Text passage |
Using Naive Bayes Theorem to label data

Today I am going to write off-topic about using Naive Bayes algorithm for record classification. This is a supervised category of an algorithm. Which means we train the algorithm with given input records with known labels, make model and then apply the created model on unknown records to correctly classify them in given category.

Since examples are the best to get familiar with any new algorithm. Let's begin with an example dataset. I have used the dataset from this source since I could not come up with ideal dataset which could be apt to explain the algorithm in logical and clear way.

Outlook Temperature Humidity Wind To play
sunny hot high false no
sunny hot high true no
overcast hot high false yes
rainy mild high false yes
rainy cool normal false yes
rainy cool normal true no
overcast cool normal true yes
sunny mild high false no
sunny cool normal false yes
rainy mild normal false yes
sunny mild normal true yes
overcast mild high true yes
overcast hot normal false yes
rainy mild high true no

Listed above is the training dataset. Given the parameters

  1. Outlook
  2. Temperature
  3. Humidity
  4. Wind

every record is classified with two labels. To play outside or not. Now this is a training dataset. So far so good. Suppose you're given following dataset which has unknown label and your task is to use training dataset and Naive Bayes algorithm to compute label for an unknown record.

Outlook Temperature Humidity Wind To play
sunny cool high true ?

To make actual classification, let's see how Naive Bayes algorithm looks like :


P(event1/event2) = (P(event2/event1) * P(event1))/(P(event2))

Let's look at individual parameters first,



P(event1) - Independent probability of event1, also called as a prior probability

P(event2) - Independent probability of event2

P(event1/event2) - Conditional probability that event1 will happen given the event 2. Posterior probability which is the main probability in question given the list of training dataset and conditions

P(event2/event1) - Conditional probability that event2 will happen given the event 1. This is also called as a likelihood that event2 will happen given the event1

Let's begin. For the given record we have two possibilities of outcome. To play = "yes" or To play = "no". To choose which value to take, we will compute following two probabilities and compare them. Whichever is higher, we will go with that verdict.


P(yes/(sunny/cool/high/true)) and P(no/(sunny/cool/high/true))

Since we have 4 parameters to consider in the given dataset,we will need to compute 4 intermediate probabilities for each verdict.

Probabilities


P(yes/(sunny/cool/high/true)) = P(yes) * P(sunny/yes) * P(cool/yes) * P(high/yes) * P(true/yes)

// Similarly
P(no/(sunny/cool/high/true)) = P(no) * P(sunny/no) * P(cool/no) * P(high/no) * P(true/no)

Now how do we calculate these intermediate probabilities? Ride along!

  • First we will calculate P(yes) and P(no). Notice there are total 14 records out of which 5 say "no" and remaining 9 say "yes". Given this information,

P(no) = 5 / 14 = 0.36
P(yes) = 9 / 14 = 0.64

We got two of the above unknown probabilities. Let's move on

  • To get the value of P(sunny/yes), count the number of records which have label saying "yes". Out of these records, again count the number of records for which outlook says "sunny".

Task goal | Reproduce word for word everything in the Naive Bayes walkthrough from "P(event2) - Independent" down to "for each verdict.".

Entries provided |

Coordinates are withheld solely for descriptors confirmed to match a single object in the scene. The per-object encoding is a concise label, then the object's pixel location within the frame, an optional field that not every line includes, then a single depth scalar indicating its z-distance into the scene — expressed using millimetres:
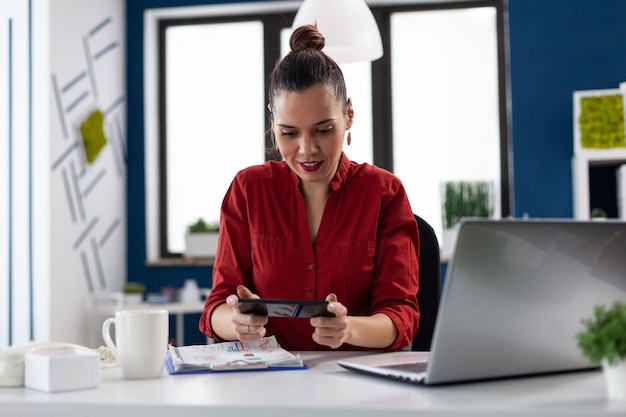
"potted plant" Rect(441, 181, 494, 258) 4477
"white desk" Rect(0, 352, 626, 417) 841
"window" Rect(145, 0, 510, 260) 4684
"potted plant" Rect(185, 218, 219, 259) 4531
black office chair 1768
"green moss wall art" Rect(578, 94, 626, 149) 3627
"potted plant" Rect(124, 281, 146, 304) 4281
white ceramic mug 1102
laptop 929
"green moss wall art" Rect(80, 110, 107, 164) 4281
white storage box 976
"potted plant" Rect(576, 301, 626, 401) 855
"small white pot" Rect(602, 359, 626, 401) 856
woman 1629
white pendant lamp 2709
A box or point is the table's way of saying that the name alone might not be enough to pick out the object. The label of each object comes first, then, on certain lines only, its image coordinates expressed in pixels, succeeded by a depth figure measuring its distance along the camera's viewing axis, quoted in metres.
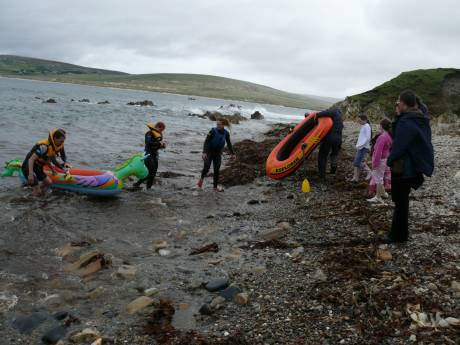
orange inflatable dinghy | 12.51
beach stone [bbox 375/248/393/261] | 6.11
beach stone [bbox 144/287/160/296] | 5.92
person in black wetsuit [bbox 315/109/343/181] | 12.59
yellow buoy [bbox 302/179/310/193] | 11.81
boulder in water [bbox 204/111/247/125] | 46.30
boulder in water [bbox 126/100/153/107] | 66.24
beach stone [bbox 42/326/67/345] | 4.77
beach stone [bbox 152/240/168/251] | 8.00
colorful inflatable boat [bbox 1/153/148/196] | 11.26
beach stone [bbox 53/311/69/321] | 5.23
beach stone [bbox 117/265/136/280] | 6.52
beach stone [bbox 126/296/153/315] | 5.44
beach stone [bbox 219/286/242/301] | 5.63
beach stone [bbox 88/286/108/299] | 5.87
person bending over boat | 10.34
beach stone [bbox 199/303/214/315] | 5.28
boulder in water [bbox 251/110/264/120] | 60.44
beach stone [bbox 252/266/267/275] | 6.40
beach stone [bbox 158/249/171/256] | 7.62
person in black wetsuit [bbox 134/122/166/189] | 12.41
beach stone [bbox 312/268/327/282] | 5.83
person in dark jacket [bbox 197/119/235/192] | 12.57
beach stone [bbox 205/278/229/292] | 5.91
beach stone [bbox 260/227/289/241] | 8.08
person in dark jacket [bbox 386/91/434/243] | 6.12
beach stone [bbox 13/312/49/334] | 5.00
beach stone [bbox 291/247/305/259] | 6.97
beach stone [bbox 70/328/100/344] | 4.75
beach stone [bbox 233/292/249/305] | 5.42
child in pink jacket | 9.26
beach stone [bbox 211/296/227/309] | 5.41
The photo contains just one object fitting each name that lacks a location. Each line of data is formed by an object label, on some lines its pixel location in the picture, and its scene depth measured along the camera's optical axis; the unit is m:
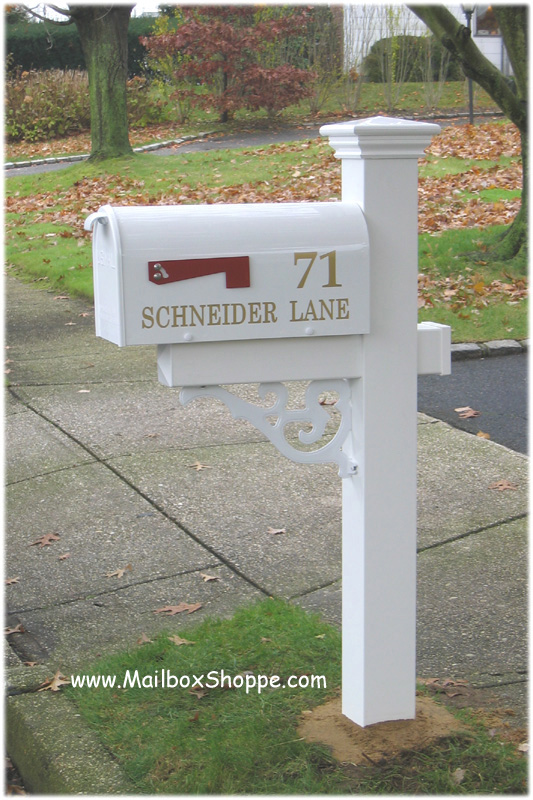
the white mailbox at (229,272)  2.32
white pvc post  2.51
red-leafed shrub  21.92
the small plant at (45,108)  23.45
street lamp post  18.12
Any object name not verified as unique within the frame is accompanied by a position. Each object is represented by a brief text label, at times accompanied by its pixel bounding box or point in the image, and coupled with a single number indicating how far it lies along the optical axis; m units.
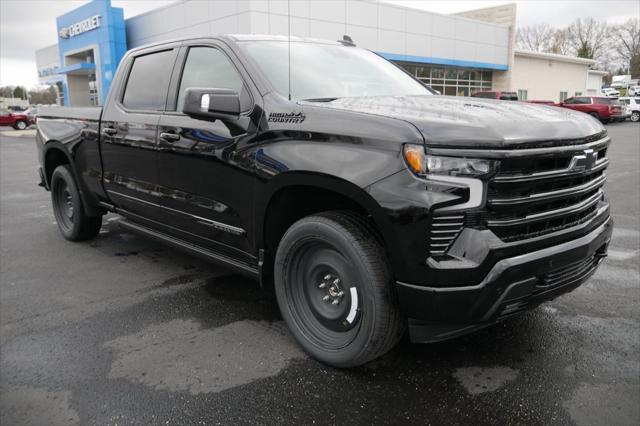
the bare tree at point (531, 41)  84.88
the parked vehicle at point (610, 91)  59.11
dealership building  25.45
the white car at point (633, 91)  60.14
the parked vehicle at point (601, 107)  30.06
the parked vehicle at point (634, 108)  33.84
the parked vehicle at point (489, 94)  23.55
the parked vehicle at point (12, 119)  36.88
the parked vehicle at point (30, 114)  38.03
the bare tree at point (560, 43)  82.69
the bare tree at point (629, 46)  81.50
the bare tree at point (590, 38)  81.50
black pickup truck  2.35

Task output |
P(event2) - Independent probability of event2

P(event1/event2) - Conditional probability that event1 will happen given the event 2. Posterior probability which is the main probability in question given the list of training dataset and conditions

P(event2/event1) - Conditional probability that event2 will happen given the event 1. This is also called as a likelihood that event2 will happen given the event1

Let's begin. For the given record we have two possibilities of outcome. To play = "yes" or To play = "no". To choose which value to take, we will compute following two probabilities and compare them. Whichever is higher, we will go with that verdict.


P(yes/(sunny/cool/high/true)) and P(no/(sunny/cool/high/true))

Since we have 4 parameters to consider in the given dataset,we will need to compute 4 intermediate probabilities for each verdict.